Some limitations were identified during the conduct of this study. There may have been systematic error regarding the analysis of the observed data as only one observer (the researcher) was used. In future, two separate analysts will be used to verify the results due to the large volume of footage that was generated. Furthermore, only one set of male and female restrooms were observed due to time, ethical and cost restrictions. In addition, it was not possible to determine whether the people observed each day during both observation periods were not the same members of the university population due to the anonymous nature of the thermal footage recorded. Also, the lower number of females observed compared to males suggests that the Hawthorne Effect may have influenced behaviour. This is because the placement of the signage on the exterior doors of each restroom informing people that the sink and hand dryer areas were under observation for research purposes presumably influenced the number of females that knowingly consented to using the restrooms.
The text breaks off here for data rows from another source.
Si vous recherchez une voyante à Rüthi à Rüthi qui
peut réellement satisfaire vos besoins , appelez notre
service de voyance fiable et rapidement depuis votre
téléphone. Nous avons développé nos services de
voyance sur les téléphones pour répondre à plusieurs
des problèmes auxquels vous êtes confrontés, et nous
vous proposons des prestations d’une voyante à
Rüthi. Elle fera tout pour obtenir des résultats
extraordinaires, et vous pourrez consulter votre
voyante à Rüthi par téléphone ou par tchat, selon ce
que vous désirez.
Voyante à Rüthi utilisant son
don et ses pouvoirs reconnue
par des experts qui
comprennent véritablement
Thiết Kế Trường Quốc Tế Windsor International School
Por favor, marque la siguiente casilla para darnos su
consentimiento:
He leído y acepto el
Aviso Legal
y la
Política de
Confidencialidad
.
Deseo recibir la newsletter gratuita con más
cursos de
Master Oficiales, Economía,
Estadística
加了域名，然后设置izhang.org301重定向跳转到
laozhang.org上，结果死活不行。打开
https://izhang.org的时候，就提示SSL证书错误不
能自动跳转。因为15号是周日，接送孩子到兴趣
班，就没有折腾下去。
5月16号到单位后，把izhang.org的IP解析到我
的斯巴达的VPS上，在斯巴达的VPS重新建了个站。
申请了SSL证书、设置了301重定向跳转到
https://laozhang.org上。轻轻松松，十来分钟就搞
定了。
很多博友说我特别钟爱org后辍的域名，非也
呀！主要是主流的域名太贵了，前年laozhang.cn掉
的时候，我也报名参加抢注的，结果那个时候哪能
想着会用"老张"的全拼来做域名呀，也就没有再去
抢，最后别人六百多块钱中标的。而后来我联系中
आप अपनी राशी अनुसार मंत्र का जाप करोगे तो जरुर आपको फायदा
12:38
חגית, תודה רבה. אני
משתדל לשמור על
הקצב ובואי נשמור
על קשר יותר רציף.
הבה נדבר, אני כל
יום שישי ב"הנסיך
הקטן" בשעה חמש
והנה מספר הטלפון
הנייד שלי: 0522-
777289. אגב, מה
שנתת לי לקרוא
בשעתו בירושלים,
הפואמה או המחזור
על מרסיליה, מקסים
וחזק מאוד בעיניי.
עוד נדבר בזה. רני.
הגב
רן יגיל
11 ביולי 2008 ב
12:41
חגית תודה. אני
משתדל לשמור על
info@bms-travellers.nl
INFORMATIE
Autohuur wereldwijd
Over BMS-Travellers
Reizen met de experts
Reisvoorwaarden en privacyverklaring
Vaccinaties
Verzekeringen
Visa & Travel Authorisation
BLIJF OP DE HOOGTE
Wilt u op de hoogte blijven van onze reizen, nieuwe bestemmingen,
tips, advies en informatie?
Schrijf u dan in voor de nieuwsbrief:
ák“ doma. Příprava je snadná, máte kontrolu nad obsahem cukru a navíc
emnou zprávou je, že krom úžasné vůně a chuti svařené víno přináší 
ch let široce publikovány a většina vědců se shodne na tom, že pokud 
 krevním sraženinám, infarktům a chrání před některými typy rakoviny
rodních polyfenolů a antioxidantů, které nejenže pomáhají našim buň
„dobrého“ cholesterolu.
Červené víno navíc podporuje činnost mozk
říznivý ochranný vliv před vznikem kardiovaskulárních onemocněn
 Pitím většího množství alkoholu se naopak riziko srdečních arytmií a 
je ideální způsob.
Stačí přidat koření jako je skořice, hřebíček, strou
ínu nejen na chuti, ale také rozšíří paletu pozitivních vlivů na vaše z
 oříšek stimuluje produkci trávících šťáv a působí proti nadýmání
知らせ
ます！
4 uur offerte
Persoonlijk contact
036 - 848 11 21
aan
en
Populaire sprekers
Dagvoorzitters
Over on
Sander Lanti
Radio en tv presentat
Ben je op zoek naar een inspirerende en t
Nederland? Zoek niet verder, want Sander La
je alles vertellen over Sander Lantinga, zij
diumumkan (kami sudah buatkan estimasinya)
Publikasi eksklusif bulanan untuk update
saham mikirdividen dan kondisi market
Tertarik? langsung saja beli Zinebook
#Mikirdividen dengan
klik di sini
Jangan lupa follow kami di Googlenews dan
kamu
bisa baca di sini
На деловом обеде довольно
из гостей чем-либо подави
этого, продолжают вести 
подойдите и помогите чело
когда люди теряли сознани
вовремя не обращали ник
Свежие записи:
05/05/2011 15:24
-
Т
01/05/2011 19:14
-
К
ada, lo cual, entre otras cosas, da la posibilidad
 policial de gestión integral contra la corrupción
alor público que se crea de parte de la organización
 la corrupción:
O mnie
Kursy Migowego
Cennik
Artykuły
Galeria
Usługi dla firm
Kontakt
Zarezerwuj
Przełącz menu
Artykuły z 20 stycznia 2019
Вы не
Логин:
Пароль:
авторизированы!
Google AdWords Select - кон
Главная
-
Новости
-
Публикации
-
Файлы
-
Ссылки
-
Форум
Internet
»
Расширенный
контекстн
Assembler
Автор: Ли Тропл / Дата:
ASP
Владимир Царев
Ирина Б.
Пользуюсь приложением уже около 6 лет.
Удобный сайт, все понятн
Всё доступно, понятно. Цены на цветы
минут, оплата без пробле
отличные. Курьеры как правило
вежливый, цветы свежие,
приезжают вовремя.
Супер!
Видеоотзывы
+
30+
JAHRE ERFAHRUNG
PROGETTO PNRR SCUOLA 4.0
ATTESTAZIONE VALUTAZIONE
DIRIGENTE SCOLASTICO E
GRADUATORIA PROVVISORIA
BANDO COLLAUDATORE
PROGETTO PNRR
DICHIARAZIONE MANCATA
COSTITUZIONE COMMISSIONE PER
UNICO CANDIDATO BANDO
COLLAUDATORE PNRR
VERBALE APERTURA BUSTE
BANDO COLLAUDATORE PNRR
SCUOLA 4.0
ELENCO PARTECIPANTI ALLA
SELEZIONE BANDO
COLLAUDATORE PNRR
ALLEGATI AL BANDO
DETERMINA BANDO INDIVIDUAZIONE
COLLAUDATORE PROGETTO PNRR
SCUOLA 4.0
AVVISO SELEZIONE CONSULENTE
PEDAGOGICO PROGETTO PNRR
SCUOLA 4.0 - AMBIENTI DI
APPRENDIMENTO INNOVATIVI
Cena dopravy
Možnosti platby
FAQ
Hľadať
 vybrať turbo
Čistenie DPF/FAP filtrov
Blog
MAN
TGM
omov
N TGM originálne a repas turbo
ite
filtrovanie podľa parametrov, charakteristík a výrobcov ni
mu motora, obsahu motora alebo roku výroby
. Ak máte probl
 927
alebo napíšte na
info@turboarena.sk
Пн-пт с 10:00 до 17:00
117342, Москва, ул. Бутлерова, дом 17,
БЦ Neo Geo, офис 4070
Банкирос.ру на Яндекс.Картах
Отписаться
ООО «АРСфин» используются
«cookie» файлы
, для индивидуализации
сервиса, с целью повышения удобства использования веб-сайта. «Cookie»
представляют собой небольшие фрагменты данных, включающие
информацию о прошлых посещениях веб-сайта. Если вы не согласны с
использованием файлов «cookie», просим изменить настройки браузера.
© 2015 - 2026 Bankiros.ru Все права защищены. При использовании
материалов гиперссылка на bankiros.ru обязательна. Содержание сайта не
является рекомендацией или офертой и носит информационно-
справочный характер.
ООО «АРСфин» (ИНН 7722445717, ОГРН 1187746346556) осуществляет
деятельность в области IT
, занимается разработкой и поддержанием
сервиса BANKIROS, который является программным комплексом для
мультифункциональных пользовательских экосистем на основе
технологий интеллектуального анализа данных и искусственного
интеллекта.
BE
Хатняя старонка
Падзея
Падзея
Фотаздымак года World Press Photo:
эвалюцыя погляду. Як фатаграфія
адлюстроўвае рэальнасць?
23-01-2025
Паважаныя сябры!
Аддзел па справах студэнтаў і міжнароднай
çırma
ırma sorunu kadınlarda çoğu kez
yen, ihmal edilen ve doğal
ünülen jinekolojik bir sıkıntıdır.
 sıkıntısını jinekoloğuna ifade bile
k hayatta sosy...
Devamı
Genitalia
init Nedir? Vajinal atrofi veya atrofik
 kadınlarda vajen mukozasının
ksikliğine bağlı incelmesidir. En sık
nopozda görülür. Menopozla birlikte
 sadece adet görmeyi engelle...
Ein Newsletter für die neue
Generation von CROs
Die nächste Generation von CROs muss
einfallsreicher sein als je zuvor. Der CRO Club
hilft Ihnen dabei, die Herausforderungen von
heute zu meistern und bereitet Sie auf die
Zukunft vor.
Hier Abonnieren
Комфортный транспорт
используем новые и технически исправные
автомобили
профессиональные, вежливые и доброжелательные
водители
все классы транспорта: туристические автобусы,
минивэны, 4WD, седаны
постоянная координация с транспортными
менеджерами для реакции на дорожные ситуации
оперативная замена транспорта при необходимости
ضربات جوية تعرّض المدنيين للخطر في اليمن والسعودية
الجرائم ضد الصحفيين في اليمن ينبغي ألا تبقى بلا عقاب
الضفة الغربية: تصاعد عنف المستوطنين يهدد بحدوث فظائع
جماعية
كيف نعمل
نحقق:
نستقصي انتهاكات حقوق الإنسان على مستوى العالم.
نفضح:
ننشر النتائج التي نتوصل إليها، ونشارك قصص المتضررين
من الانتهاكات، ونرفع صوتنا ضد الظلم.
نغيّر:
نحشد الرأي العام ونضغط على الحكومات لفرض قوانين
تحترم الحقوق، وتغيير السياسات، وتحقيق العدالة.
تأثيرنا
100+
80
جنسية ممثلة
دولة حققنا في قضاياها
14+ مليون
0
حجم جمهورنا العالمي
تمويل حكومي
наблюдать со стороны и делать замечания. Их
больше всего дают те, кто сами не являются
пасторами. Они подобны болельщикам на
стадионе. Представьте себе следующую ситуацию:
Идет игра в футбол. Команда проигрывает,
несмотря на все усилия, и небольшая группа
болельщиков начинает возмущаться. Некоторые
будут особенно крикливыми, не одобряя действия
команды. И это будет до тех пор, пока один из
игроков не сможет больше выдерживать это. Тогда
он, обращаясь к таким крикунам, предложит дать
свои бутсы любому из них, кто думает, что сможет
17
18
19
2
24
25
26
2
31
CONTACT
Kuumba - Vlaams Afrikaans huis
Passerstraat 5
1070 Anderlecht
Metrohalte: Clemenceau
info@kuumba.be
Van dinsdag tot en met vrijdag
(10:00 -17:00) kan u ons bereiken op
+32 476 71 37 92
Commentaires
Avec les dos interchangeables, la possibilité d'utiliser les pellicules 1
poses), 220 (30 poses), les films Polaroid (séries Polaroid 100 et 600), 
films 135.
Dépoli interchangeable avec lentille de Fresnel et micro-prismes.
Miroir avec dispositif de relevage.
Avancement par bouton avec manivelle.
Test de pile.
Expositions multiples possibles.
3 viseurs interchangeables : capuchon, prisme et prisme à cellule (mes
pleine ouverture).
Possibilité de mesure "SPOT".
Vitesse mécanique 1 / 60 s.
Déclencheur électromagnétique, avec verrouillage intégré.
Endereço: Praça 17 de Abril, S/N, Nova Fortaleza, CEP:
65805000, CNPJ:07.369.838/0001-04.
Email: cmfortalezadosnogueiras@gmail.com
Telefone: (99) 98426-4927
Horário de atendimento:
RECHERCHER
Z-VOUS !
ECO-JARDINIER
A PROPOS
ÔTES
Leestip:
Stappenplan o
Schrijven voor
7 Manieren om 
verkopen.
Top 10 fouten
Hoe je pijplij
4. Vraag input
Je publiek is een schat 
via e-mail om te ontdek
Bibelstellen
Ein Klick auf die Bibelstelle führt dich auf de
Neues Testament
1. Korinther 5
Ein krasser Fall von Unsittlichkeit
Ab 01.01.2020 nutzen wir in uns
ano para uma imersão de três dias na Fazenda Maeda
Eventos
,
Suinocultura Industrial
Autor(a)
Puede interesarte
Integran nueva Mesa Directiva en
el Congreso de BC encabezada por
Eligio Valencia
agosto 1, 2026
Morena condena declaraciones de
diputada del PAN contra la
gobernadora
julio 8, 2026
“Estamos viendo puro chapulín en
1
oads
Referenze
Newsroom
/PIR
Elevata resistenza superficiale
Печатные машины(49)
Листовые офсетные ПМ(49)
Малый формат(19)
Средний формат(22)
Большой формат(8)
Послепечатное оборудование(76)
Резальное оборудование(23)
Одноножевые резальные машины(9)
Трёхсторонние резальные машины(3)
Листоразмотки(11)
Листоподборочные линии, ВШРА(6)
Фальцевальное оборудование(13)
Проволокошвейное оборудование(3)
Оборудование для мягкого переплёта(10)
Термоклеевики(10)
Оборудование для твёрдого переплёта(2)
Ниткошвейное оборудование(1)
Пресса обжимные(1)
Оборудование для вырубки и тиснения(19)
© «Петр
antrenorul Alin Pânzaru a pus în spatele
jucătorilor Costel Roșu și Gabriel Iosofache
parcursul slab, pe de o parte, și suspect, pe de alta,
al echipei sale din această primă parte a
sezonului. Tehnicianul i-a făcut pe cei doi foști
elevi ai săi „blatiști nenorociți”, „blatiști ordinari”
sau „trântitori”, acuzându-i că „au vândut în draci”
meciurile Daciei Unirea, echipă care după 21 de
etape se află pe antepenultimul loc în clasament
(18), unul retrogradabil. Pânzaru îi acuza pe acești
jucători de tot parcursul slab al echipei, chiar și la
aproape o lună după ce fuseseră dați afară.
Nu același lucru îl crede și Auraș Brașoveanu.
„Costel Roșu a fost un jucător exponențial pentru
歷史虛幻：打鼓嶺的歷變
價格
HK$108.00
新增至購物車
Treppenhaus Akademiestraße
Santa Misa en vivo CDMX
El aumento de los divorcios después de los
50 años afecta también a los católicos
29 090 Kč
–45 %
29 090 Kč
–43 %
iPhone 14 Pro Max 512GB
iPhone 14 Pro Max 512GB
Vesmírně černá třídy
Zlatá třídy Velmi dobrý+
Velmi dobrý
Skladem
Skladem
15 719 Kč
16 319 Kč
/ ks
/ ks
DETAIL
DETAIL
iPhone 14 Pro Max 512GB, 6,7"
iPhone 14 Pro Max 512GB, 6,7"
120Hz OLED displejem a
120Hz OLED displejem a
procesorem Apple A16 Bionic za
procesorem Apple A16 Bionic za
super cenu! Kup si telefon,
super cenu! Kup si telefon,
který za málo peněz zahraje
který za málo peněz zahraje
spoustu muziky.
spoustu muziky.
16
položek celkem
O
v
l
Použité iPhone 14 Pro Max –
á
This study aimed to assess the effectiveness of a poster intervention on the hand hygiene practice and compliance of a university population when using public restrooms in a university setting. The findings indicated that the hand hygiene practice and compliance of people in this setting are generally poor, and that the use of an independent, self-designed poster intervention has limited effect on improving hand hygiene practice and compliance in this setting, particularly in the short term. The findings also demonstrate the usefulness of using thermal imaging cameras for monitoring hand hygiene practice and compliance, as a large number of people can be observed simultaneously and a range of behaviours can be reliably recorded. Future research should focus on exploring the reasons for the limited effectiveness of a self-designed poster intervention on hand hygiene practice and compliance in a university setting, and how behavioural determinants including the presence of others affect compliance. Future research should also investigate whether a range of poster interventions that are informed by behavioural theory can successfully change behaviour, and further explore the usefulness of thermal imaging cameras for monitoring hand hygiene behaviour in the wider community setting.